Hearing these words from Dr. Freyd felt immensely healing and validating for me. Here I had an expert who has been studying childhood sexual abuse, memory and trauma for decades saying that it’s okay for us to live with a level of uncertainty. Accepting that doubt is a part of our lives is not an invalidation of our survivorship; it’s a natural response to what we’ve been through.
I was most moved by her encouraging us to honor what we do know. We live in a world that tells us that there is a specific kind of evidence we need in order to claim our survivorship. But what about the inner safety expert that lives within each of us, who can give us real-time information about how being around the people who harmed us makes us feel? It matters that being around my father made me have nightmares, made my skin curl, made me sick to my stomach, and led to suicidal ideation. That is real-time information I can and should trust. How it feels to be around the people who harmed us is data each of us has access to and it is worthy of being honored.
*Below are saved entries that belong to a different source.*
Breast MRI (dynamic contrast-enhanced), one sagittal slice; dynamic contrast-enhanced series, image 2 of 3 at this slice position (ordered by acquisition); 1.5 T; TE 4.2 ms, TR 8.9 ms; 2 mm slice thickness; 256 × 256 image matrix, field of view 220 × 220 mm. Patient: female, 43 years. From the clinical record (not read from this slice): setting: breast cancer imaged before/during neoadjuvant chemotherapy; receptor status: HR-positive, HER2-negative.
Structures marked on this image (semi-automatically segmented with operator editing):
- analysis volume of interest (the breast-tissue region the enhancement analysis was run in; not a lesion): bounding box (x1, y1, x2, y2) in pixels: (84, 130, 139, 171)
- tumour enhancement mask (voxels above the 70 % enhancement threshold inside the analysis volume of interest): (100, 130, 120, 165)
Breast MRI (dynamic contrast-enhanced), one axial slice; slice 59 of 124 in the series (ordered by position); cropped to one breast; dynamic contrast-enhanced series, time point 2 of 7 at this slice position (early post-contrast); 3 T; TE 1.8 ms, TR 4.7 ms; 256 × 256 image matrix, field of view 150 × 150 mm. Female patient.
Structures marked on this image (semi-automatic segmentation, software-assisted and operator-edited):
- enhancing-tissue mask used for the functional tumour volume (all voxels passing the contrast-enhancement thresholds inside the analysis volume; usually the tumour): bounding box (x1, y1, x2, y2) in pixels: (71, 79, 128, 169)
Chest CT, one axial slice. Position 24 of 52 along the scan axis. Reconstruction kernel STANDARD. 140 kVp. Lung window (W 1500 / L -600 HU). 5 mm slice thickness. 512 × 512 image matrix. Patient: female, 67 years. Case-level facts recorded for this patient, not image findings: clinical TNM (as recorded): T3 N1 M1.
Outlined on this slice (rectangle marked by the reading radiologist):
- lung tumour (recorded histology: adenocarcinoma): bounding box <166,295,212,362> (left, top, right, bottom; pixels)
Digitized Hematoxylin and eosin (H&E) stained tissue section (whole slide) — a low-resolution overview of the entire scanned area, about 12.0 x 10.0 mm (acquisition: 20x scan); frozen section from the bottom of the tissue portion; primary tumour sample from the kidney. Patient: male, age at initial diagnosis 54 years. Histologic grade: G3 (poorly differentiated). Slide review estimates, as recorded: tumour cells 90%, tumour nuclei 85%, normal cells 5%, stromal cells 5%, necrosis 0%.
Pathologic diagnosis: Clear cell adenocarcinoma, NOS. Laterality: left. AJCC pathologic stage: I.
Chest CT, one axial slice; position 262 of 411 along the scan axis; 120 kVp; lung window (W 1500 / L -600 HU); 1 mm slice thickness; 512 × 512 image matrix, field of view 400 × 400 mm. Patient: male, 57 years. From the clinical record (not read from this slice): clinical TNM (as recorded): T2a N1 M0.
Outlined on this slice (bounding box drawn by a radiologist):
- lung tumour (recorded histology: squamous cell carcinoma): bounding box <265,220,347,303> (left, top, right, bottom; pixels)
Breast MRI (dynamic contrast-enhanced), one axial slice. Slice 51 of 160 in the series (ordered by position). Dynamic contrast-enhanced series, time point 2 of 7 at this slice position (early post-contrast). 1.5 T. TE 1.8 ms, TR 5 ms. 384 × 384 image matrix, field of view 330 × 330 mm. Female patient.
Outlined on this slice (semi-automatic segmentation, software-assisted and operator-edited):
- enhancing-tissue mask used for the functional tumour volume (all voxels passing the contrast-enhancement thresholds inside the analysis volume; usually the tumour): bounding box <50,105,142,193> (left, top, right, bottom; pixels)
Learn more about Dr. Jennifer Freyd’s work
In the upcoming months, I am going to be writing more about Dr. Freyd’s work because it is incredibly relevant to what we talk about here at Healing Honestly, including an upcoming article on her research that indicates that there is a relationship between amnesia and the level of betrayal a survivor experienced when harmed. Also, you all know how reluctant I am to amplify the voices of researchers because, historically, I hate the way they talk about survivors. But it feels super different when the researchers are also survivors; the work is way more trauma-informed and helpful to the everyday lives of survivors.
Among her many initiatives, Dr. Freyd is also establishing a Center for Institutional Courage, a nonprofit that will lead research and projects aimed at improving institutional accountability and transparency when it comes to the way they treat survivors of sexual misconduct. The board has some badass people on it, including Dr. Christine Blasey Ford and Ashley Judd. Very very cool.